YOUR GOAL: Please copy the data from the line with "Get the best" up to and including the line with "ns of respondents.", replacing "Home" with "Main page" and leaving everything else unchanged.

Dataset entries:
▽
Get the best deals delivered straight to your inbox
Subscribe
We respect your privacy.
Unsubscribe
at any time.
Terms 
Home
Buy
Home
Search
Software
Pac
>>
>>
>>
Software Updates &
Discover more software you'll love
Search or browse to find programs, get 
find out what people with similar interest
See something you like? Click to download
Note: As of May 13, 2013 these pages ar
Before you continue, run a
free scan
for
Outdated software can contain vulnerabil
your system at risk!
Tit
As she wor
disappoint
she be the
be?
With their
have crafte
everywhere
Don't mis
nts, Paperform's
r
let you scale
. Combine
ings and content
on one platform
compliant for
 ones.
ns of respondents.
△
▽
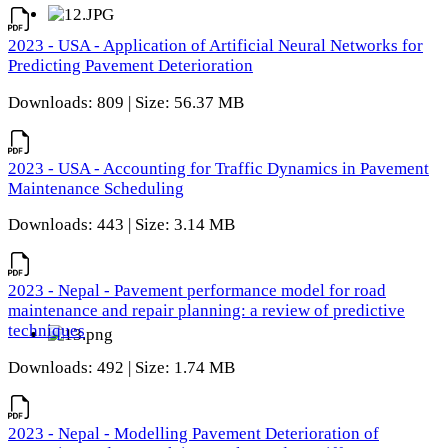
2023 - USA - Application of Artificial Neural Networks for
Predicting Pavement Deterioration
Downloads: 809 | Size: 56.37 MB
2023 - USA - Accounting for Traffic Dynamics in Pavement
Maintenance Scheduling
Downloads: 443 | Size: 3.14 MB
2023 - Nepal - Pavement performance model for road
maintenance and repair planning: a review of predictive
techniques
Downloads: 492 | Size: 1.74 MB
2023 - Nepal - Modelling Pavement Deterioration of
△
TASK ANSWER:
Get the best deals delivered straight to your inbox
Subscribe
We respect your privacy.
Unsubscribe
at any time.
Terms 
Main page
Buy
Main page
Search
Software
Pac
>>
>>
>>
Software Updates &
Discover more software you'll love
Search or browse to find programs, get 
find out what people with similar interest
See something you like? Click to download
Note: As of May 13, 2013 these pages ar
Before you continue, run a
free scan
for
Outdated software can contain vulnerabil
your system at risk!
Tit
As she wor
disappoint
she be the
be?
With their
have crafte
everywhere
Don't mis
nts, Paperform's
r
let you scale
. Combine
ings and content
on one platform
compliant for
 ones.
ns of respondents.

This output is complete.